On Mon, 2011-06-27 at 14:03 +0200, Andreas Borg wrote:
> For some reason I am not able to install the latest version, so I cannot 
> test it right now. Anyway, it looks great. Thanks!
> 
> Andreas
> 
> Matthew Dowle schrieb:
> > Andreas, Steve,
> >
> > Committed. Please test and confirm if it satisfies all needs ok?
> >
> > o    A new symbol .BY is available to j, containing 1 row
> >      of the current 'by' variables, type list. 'by' variables
> >      may also be used by name and they are now length 1, too.
> >      This implements FR#1313.
> >      For example :
> >           DT[,sum(x)*.BY[[1]],by=y]
> >           DT[,sum(x)*.BY[[1]],by=eval(byexp)]
> >           DT[,sapply(.SD,sum)*y,by=y]
> >           DT[,sapply(.SD,sum)*.BY[[2]],by=list(y,z)]
> >
> > Matthew
> >
> >
> >
> > On Wed, 2011-05-11 at 10:24 +0200, Andreas Borg wrote:
> >   
> >> Hi Steve,
> >>
> >>     
> >>> Now that you've brought this back up, what do you think you would
> >>> prefer? For example, using my (admittedly contrived) original example:
> >>>
> >>> result <- some.big.data.table[, by=list(colA, colB), {
> >>>  ## Sometimes I want to know what the current values of
> >>>  ## colA and colB are in here to get some more info.
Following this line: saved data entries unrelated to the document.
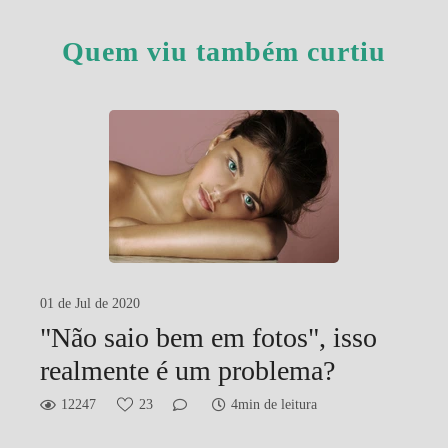
Quem viu também curtiu
01 de Jul de 2020
"Não saio bem em fotos", isso
realmente é um problema?
12247
23
4min de leitura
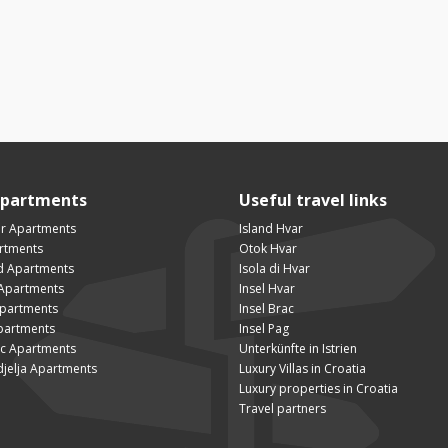
Apartments
Useful travel links
ar Apartments
Island Hvar
artments
Otok Hvar
ad Apartments
Isola di Hvar
Apartments
Insel Hvar
Apartments
Insel Brac
partments
Insel Pag
ac Apartments
Unterkünfte in Istrien
djelja Apartments
Luxury Villas in Croatia
Luxury properties in Croatia
Travel partners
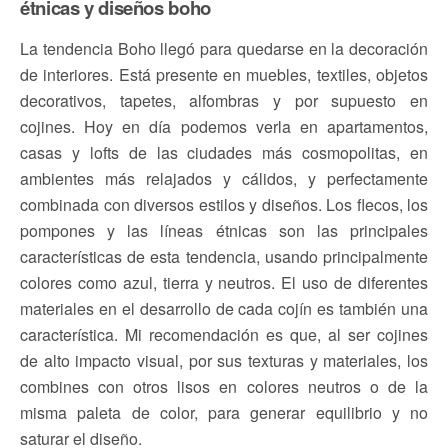
étnicas y diseños boho
La tendencia Boho llegó para quedarse en la decoración
de interiores. Está presente en muebles, textiles, objetos
decorativos, tapetes, alfombras y por supuesto en
cojines. Hoy en día podemos verla en apartamentos,
casas y lofts de las ciudades más cosmopolitas, en
ambientes más relajados y cálidos, y perfectamente
combinada con diversos estilos y diseños. Los flecos, los
pompones y las líneas étnicas son las principales
características de esta tendencia, usando principalmente
colores como azul, tierra y neutros. El uso de diferentes
materiales en el desarrollo de cada cojín es también una
característica. Mi recomendación es que, al ser cojines
de alto impacto visual, por sus texturas y materiales, los
combines con otros lisos en colores neutros o de la
misma paleta de color, para generar equilibrio y no
saturar el diseño.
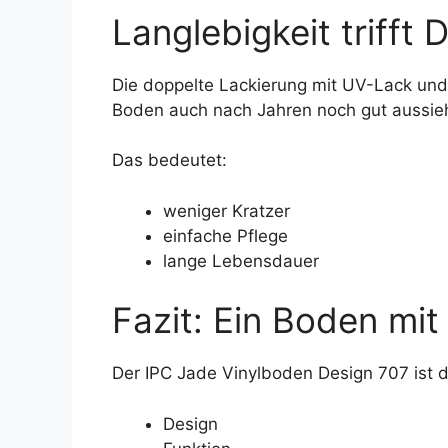
Langlebigkeit trifft 
Die doppelte Lackierung mit UV-Lack und
Boden auch nach Jahren noch gut aussieh
Das bedeutet:
weniger Kratzer
einfache Pflege
lange Lebensdauer
Fazit: Ein Boden mi
Der IPC Jade Vinylboden Design 707 ist d
Design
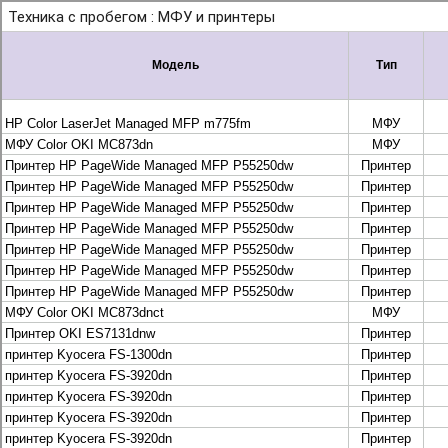
+7 495 925-88-95
info@lekom.ru
Рассчитать и заказать
Рассчитать и заказать
О компании
История Леком
Производители
Леком
Pantum
UTINET
G&G
ГК “Катюша”
Высокопроизводительные копиры DEVELOP
МФУ, копиры и принтеры KYOCERA
Принтеры и МФУ и факсы Brother
Плоттеры и МФУ Oce
Плоттеры и МФУ Oce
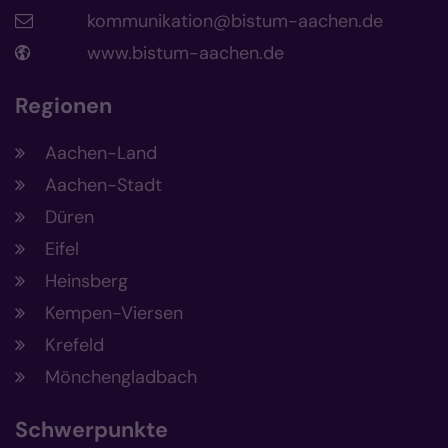
kommunikation@bistum-aachen.de
www.bistum-aachen.de
Regionen
Aachen-Land
Aachen-Stadt
Düren
Eifel
Heinsberg
Kempen-Viersen
Krefeld
Mönchengladbach
Schwerpunkte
Mabye
> >>>  ## we can have .BY:
> >>>
> >>>  xref <- more.data[J(.BY[1], .BY[2]), mult='all'] ## or something
> >>>  ## ...
> >>> }]
> >>>
> >>> Should it be `J(.BY[1], .BY[2])` or is something like `J(colA, colB)`
> >>> more natural, you think?
> >>>
> >>>   
> >>>       
> >> 'J(colA, colB)' is perfect if you know the column names in advance. This 
> >> is not true in my case. I created a minimal example for a possible 
> >> application for a '.BY' construct:
> >>
> >>  > dt <- data.table(x=c(0,1,0,1), y=c(1,0,1,0))
> >>  > dt
> >>      x y
> >> [1,] 0 1
> >> [2,] 1 0
> >> [3,] 0 1
> >> [4,] 1 0
> >>
> >>  From this table, I want the row sum for each group, i.e. "select x + y 
> >> from dt group by x, y" in SQL. This would be:
> >>
> >>  > setkey(dt, x, y)
> >>  > dt[,sum(x[1], y[1]), by=list(x,y)]
> >>      x y V1
> >> [1,] 0 1  1
> >> [2,] 1 0  1
> >>
> >> But what if dt can have an arbitrary number of (grouping) columns with 
> >> arbitrary names? If the grouping columns are given as
> >>
> >> groupCols <- c("x", "y")
> >>
> >> , the following is possible:
> >>
> >>  > expr <- parse(text = sprintf("sum(%s)", paste(groupCols, "[1]", 
> >> sep="", collapse=", ")))
> >>  > dt[,eval(expr), by=groupCols]
> >>      x y V1
> >> [1,] 0 1  1
> >> [2,] 1 0  1
> >>
> >> Now, this is certainly uglier than
> >>
> >>  > dt[, sum(.BY), by = groupCols]
> >>
> >> My actual application is that I apply decision tree models (rpart) to a 
> >> large number of binary patterns. In order to save computation time, I 
> >> classify each distinct pattern only once. So what I basically do is to 
> >> group by all attributes and apply the model once to each group.
> >>
> >> Andreas
> >>
> >>     
> >
> >
> >
> >   
> 
>